Отбыв из Вены 15 февраля 1815 года, лорд Каслри 26 февраля прибыл в Париж, где остановился ненадолго, ибо в Лондоне его с нетерпением ожидали коллеги, не решавшиеся в его отсутствие приступать к обсуждению актов конгресса. Он встретился с Людовиком XVIII и добился успеха в переговорах о том, чтобы оставить Парму Марии Луизе до конца жизни, а наследницу Пармы, королеву Этрурии, временно разместить в Лукке. Людовик XVIII согласился на предложенное устройство, дабы угодить Англии и заручиться ее содействием в деле неаполитанского короля. Впрочем, вооружение Мюрата наделало в Италии столько шуму, что облегчило дело английским послам, ибо нетрудно стало заявить, что неаполитанский король, выступая как нарушитель европейского спокойствия, не верен своим обязательствам и потому заслуживает низвержения с трона, на котором его терпели лишь временно. Австрия отправила в Италию еще 100 тысяч человек в подкрепление уже находившимся там 50 тысячам, а Людовик XVIII постановил собрать между Лионом и Греноблем 30 тысяч французов, дабы также содействовать запланированным против Мюрата операциям. Так готовились к уничтожению последнего обломка империи Наполеона.

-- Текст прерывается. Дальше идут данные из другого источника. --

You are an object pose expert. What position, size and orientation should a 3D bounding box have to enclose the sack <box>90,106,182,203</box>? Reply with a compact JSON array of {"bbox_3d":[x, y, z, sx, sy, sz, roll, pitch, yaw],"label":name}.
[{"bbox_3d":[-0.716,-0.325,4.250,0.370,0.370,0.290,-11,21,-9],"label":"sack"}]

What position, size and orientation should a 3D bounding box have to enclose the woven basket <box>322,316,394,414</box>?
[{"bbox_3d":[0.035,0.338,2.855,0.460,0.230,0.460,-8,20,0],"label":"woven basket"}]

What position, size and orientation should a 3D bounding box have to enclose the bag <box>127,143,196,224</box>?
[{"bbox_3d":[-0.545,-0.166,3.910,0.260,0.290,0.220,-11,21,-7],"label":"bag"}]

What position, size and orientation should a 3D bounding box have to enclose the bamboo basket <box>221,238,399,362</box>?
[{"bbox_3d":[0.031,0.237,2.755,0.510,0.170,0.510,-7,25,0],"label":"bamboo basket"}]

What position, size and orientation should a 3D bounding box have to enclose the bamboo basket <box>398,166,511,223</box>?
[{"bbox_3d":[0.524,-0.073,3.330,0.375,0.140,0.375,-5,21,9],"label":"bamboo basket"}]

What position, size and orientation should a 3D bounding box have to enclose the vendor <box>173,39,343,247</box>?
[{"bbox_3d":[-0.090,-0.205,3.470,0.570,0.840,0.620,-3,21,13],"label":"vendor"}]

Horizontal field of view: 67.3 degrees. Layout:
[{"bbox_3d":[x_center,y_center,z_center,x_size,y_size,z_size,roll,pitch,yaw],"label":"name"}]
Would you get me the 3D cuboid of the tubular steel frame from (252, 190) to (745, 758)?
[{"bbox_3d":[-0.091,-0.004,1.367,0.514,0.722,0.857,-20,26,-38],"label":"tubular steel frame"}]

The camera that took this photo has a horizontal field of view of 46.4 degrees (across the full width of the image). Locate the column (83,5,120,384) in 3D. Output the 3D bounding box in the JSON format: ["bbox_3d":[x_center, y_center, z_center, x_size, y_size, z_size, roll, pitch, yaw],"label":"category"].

Но судьба распорядилась иначе. Прежде Мюрата в еще отверстую бездну революций падут сами Бурбоны, чтобы затем вновь подняться и править уже дольше и, к сожалению, не столь безвинно. Добившись от палат всего, чего желали, к концу декабря, Бурбоны распустили их до 1 мая 1815 года. Избавившись от видимой помехи, монархия лишилась и наилучшей своей опоры, ибо несмелая, но благоразумная палата депутатов в точности выражала общественное мнение, которое находило действия Бурбонов неосторожными и порой даже оскорбительными, но желало их исправления и сохранения. Палата депутатов, с трибуны которой иной раз сурово порицали безрассудство эмигрантов, давала сатисфакцию общественному мнению и спасительное предупреждение правительству и оставалась своего рода посредником, содействовавшим тому, чтобы раздражение одной стороны не слишком усилилось, а ошибки другой не зашли слишком далеко. Отсутствие палат в подобную минуту было достойно бесконечного сожаления, ибо без регулирующей власти, способной сблизить и сдержать нацию и эмиграцию, им предстояло всё более отдаляться друг от друга.

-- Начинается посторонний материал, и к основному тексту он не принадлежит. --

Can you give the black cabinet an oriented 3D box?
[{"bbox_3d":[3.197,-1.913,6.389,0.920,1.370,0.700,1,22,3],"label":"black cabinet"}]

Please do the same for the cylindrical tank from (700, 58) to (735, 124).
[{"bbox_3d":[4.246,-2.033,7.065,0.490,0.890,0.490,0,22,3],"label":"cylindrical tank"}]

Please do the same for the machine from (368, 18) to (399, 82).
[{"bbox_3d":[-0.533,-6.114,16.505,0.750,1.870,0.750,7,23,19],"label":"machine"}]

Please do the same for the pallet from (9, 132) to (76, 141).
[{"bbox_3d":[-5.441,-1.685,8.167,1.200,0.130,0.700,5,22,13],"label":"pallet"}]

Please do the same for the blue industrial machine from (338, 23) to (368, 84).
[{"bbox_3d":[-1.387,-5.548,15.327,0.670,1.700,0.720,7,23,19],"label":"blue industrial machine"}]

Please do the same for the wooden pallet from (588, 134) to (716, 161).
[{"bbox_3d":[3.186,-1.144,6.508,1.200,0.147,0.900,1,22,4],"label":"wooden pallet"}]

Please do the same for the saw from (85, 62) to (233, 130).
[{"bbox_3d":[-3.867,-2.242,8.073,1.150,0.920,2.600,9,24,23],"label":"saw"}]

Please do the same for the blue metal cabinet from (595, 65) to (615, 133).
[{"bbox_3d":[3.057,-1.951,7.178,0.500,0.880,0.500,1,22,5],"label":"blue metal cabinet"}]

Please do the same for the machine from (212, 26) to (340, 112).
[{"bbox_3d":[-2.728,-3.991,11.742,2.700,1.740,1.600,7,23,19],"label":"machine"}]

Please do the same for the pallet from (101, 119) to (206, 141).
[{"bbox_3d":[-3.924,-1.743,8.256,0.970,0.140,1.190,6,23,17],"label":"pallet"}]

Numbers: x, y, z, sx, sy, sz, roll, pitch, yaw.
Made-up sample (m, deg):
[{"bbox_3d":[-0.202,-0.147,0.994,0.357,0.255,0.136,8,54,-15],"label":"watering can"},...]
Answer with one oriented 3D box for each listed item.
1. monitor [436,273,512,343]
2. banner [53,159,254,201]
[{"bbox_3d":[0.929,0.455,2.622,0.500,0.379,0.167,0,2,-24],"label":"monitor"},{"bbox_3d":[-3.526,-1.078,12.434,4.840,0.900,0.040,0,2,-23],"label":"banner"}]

Так, ошибки и последствия ошибок нарастали как снежный ком. Духовенство не прекращало проповедей против присвоения церковного имущества; миряне, бывшие собственники распроданных владений, неотступно преследовали новых владельцев, принуждая их вернуть имущество, купленное за бесценок. Статья хартии, гарантирующая нерушимость государственных продаж, должна была бы успокаивать сколь-нибудь грамотных приобретателей, но им твердили, что хартия – только временная уступка обстоятельствам, и они, живя в эпоху перемен, естественно, испытывали беспокойство. К тому же газеты роялистской партии вели самые тревожные речи, а когда им отвечали ссылками на основной закон, они возражали, что закон гарантирует продажи только в материальном смысле, никак не касаясь морального аспекта, и не делает бесчестное – честным.
Барон Луи, опасавшийся дурных последствий для кредита, убедил Людовика подписать ордонанс о выставлении на продажу части государственного имущества, включавшей довольно обширные лесные угодья, прежде принадлежавшие церкви. Как только ордонанс вышел, министр, не теряя времени, приступил к торгам, дабы ободрить приобретателей, ибо трудно было предположить, что правительство хочет отменить прежние продажи, если предпринимает новые. Весьма скромные стартовые цены привлекли спекулянтов, которые охотно шли на риск, получая право собственности почти за бесценок. Однако эта мера не вернула чувства безопасности весьма многочисленным в сельской местности собственникам, приобретшим имущество во времена Революции, и они продолжали жить в постоянной тревоге. А ведь страх беды действует на людей так же, как сама беда, а зачастую и сильнее.
Открытые выступления против Французской революции не прекратились. Новым поводом для них стала годовщина 21 января. Один набожный человек купил участок земли на улице Мадлен, где были захоронены останки Людовика XVI, Марии-Антуанетты и мадам Элизабет, и при приближении 21 января начал раскопки в поисках останков августейших жертв. Как ему показалось, он их отыскал. Правительство распорядилось провести траурную церемонию перенесения королевских останков в Сен-Дени, но, к несчастью, церемония сопровождалась всякого рода проклятиями в адрес Революции, на что люди, связанные с Революцией словом и делом, отвечали тысячью сомнений и насмешек над находкой. Роялисты, в свою очередь, бранились и повторяли, что если и простили бывших революционеров и милостиво не отправили их на эшафот, то на большее им притязать не позволительно, ибо нельзя задушить общественную совесть и помешать ей осудить их мерзкие преступления. Будто желая повторения прискорбных взаимных обвинений, правительство решило ежегодно проводить церемонию в искупление преступления, свершившегося 21 января 1793 года.